• [WHAT IS NEEDED]
Pictures appear among the records. Write out all else exactly as it stands.

• [INFORMATION GIVEN]
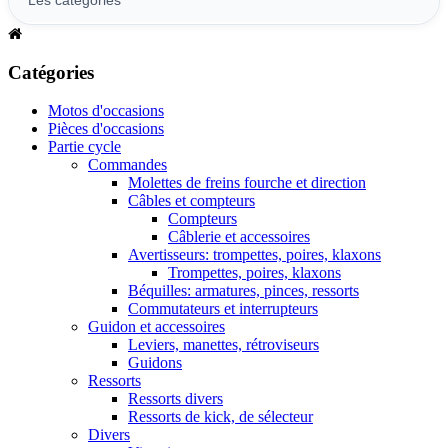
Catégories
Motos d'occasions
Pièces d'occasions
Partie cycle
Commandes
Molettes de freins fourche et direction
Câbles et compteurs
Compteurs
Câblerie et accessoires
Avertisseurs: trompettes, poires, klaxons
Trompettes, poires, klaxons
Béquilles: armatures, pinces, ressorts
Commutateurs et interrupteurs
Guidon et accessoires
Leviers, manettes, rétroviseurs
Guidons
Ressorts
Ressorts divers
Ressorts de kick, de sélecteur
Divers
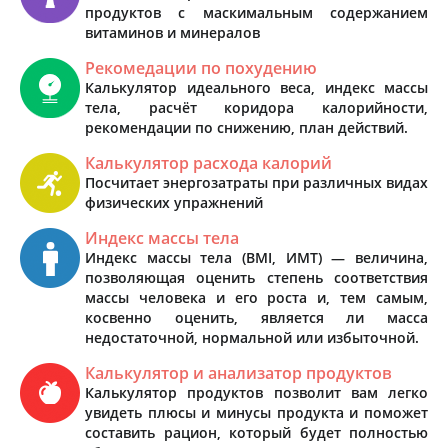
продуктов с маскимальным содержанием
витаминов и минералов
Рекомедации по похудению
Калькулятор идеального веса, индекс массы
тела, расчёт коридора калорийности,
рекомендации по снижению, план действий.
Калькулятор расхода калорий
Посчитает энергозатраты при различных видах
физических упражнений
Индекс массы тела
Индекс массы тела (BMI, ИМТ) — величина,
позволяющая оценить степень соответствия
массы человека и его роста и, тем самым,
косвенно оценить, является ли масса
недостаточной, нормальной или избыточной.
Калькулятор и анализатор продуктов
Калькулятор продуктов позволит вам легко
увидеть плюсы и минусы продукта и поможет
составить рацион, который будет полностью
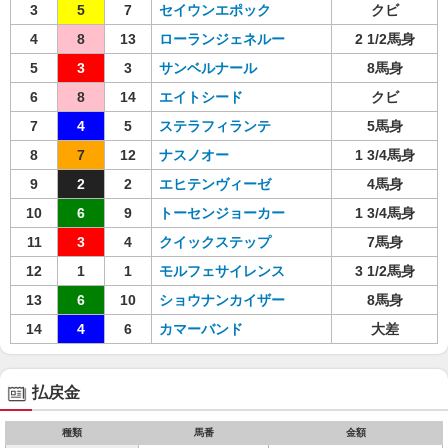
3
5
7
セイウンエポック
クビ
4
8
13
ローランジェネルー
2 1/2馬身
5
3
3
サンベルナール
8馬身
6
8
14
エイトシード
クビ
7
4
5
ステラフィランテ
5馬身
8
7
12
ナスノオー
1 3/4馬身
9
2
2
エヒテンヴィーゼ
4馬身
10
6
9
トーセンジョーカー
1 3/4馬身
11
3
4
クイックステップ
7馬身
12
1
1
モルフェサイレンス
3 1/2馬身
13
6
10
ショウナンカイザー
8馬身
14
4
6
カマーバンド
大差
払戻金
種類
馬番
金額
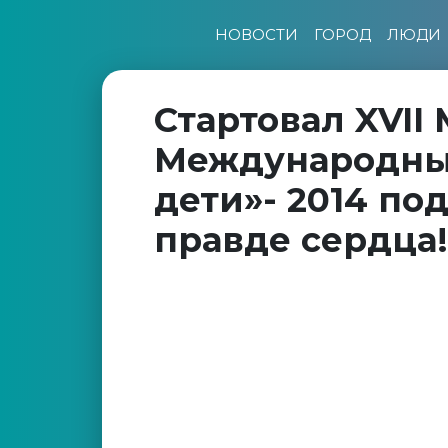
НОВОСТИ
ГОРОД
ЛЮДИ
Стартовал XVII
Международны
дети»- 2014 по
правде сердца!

• [YOUR RESPONSE]
Catégories
Motos d'occasions
Pièces d'occasions
Partie cycle
Commandes
Molettes de freins fourche et direction
Câbles et compteurs
Compteurs
Câblerie et accessoires
Avertisseurs: trompettes, poires, klaxons
Trompettes, poires, klaxons
Béquilles: armatures, pinces, ressorts
Commutateurs et interrupteurs
Guidon et accessoires
Leviers, manettes, rétroviseurs
Guidons
Ressorts
Ressorts divers
Ressorts de kick, de sélecteur
Divers
продуктов с маскимальным содержанием
витаминов и минералов
Рекомедации по похудению
Калькулятор идеального веса, индекс массы
тела, расчёт коридора калорийности,
рекомендации по снижению, план действий.
Калькулятор расхода калорий
Посчитает энергозатраты при различных видах
физических упражнений
Индекс массы тела
Индекс массы тела (BMI, ИМТ) — величина,
позволяющая оценить степень соответствия
массы человека и его роста и, тем самым,
косвенно оценить, является ли масса
недостаточной, нормальной или избыточной.
Калькулятор и анализатор продуктов
Калькулятор продуктов позволит вам легко
увидеть плюсы и минусы продукта и поможет
составить рацион, который будет полностью
3
5
7
セイウンエポック
クビ
4
8
13
ローランジェネルー
2 1/2馬身
5
3
3
サンベルナール
8馬身
6
8
14
エイトシード
クビ
7
4
5
ステラフィランテ
5馬身
8
7
12
ナスノオー
1 3/4馬身
9
2
2
エヒテンヴィーゼ
4馬身
10
6
9
トーセンジョーカー
1 3/4馬身
11
3
4
クイックステップ
7馬身
12
1
1
モルフェサイレンス
3 1/2馬身
13
6
10
ショウナンカイザー
8馬身
14
4
6
カマーバンド
大差
払戻金
種類
馬番
金額
НОВОСТИ
ГОРОД
ЛЮДИ
Стартовал XVII
Международны
дети»- 2014 по
правде сердца!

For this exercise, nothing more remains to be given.